━━ Task input ━━
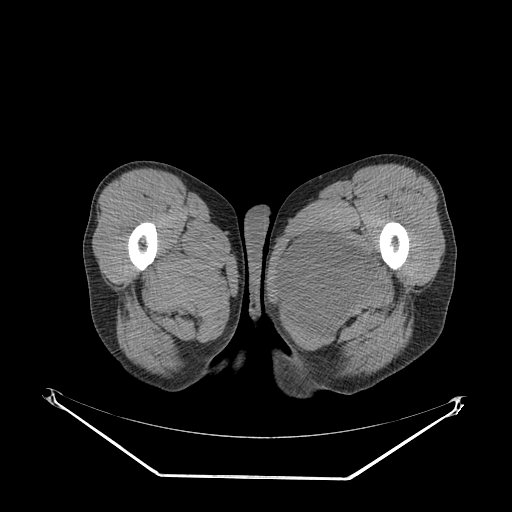
CT of an extremity soft-tissue mass (from a PET/CT study), one axial slice. Position 33 of 267 along the scan axis. Reconstruction kernel SOFT. Soft-tissue window (W 400 / L 40 HU). 512 × 512 image matrix, field of view 500 × 500 mm. Male patient. From the clinical record (not read from this slice): histological type: pleiomorphic liposarcoma; grade: high; site of the primary tumour: left thigh.
Annotated regions visible in this slice (expert contour drawn on MRI and transferred to this co-registered scan by the dataset authors):
- gross tumour volume including surrounding oedema: bounding box (x1, y1, x2, y2) in pixels: (283, 230, 375, 325)
- gross tumour volume (mass): (283, 231, 373, 316)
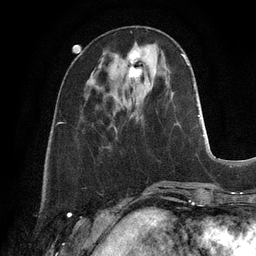
Breast MRI, one axial slice. Slice 37 of 128 in the series (ordered by position). Cropped to one breast. Dynamic contrast-enhanced series, time point 2 of 6 at this slice position (early post-contrast). 3 T. TE 2.8 ms, TR 6.9 ms. 256 × 256 image matrix, field of view 190 × 190 mm. Female patient.
Annotated regions visible in this slice (semi-automatically segmented with operator editing):
- enhancing-tissue mask used for the functional tumour volume (all voxels passing the contrast-enhancement thresholds inside the analysis volume; usually the tumour): box from (x=129, y=50) to (x=142, y=91) px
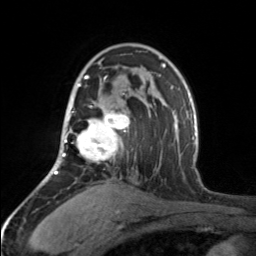
Breast MRI, one axial slice; slice 105 of 160 in the series (ordered by position); cropped to one breast; dynamic contrast-enhanced series, time point 2 of 7 at this slice position (early post-contrast); 3 T; TE 1.7 ms, TR 4.6 ms; 1 mm slice thickness; 256 × 256 image matrix. Female patient.
Structures marked on this image (semi-automatic segmentation, software-assisted and operator-edited):
- enhancing-tissue mask used for the functional tumour volume (all voxels passing the contrast-enhancement thresholds inside the analysis volume; usually the tumour): box from (x=65, y=75) to (x=130, y=162) px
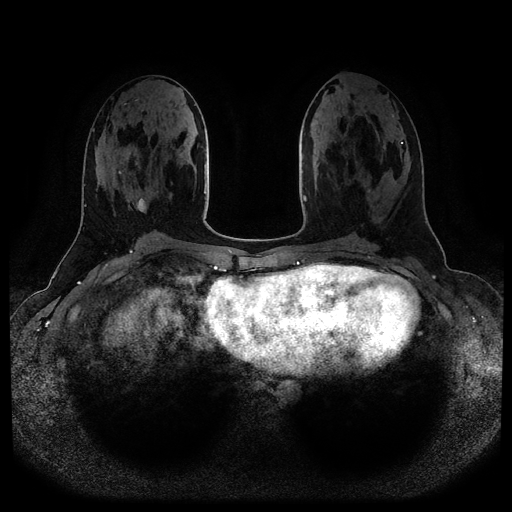
Breast MRI (dynamic contrast-enhanced, multi-phase), one axial slice; position 44 of 116 along the scan axis; dynamic contrast-enhanced series, time point 2 of 5 at this slice position (early post-contrast); 1.5 T; TE 2.6 ms, TR 5.2 ms; 2 mm slice thickness; 512 × 512 image matrix, field of view 380 × 380 mm. Patient: female, 25 years.
Outlined on this slice (semi-automatic segmentation, software-assisted and operator-edited):
- breast lesion (labelled benign in the annotation): bounding box (x1, y1, x2, y2) in pixels: (136, 198, 146, 213)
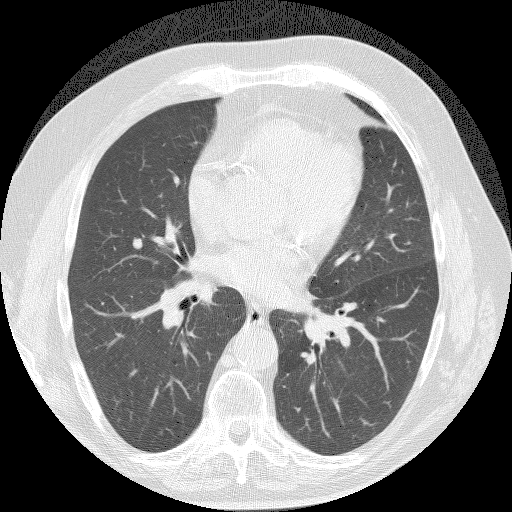
Chest CT (low-dose screening protocol), one axial image, baseline screening round, lung window (W 1500 / L -600 HU), 2.5 mm slice thickness. Male, age 61 years at enrolment. Current smoker at enrolment.
• Expert-annotated lung lesion, bounding box <109,225,155,263> (left, top, right, bottom; pixels).
• The screening reader recorded 3 non-calcified nodules or masses ≥4 mm on this exam; which of them this box marks is not recorded.
• Official screen result: positive, change unspecified: nodule(s) >= 4 mm or enlarging nodule(s), mass(es), or other non-specific abnormalities suspicious for lung cancer.
• Participant outcome: lung cancer diagnosed 491 days after this screen (after the second annual screen) — bronchiolo-alveolar adenocarcinoma, NOS, right middle lobe, well differentiated (G1), stage IA (AJCC 6th edition), 15 mm at pathology.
━━━
(What to produce):
From the opening line of the entries above to the line that holds "- gross tumour volume (mass): (283, 231, 373, 316)", inclusive, reproduce each line exactly and omit any picture.

(Output for this exercise):
CT of an extremity soft-tissue mass (from a PET/CT study), one axial slice. Position 33 of 267 along the scan axis. Reconstruction kernel SOFT. Soft-tissue window (W 400 / L 40 HU). 512 × 512 image matrix, field of view 500 × 500 mm. Male patient. From the clinical record (not read from this slice): histological type: pleiomorphic liposarcoma; grade: high; site of the primary tumour: left thigh.
Annotated regions visible in this slice (expert contour drawn on MRI and transferred to this co-registered scan by the dataset authors):
- gross tumour volume including surrounding oedema: bounding box (x1, y1, x2, y2) in pixels: (283, 230, 375, 325)
- gross tumour volume (mass): (283, 231, 373, 316)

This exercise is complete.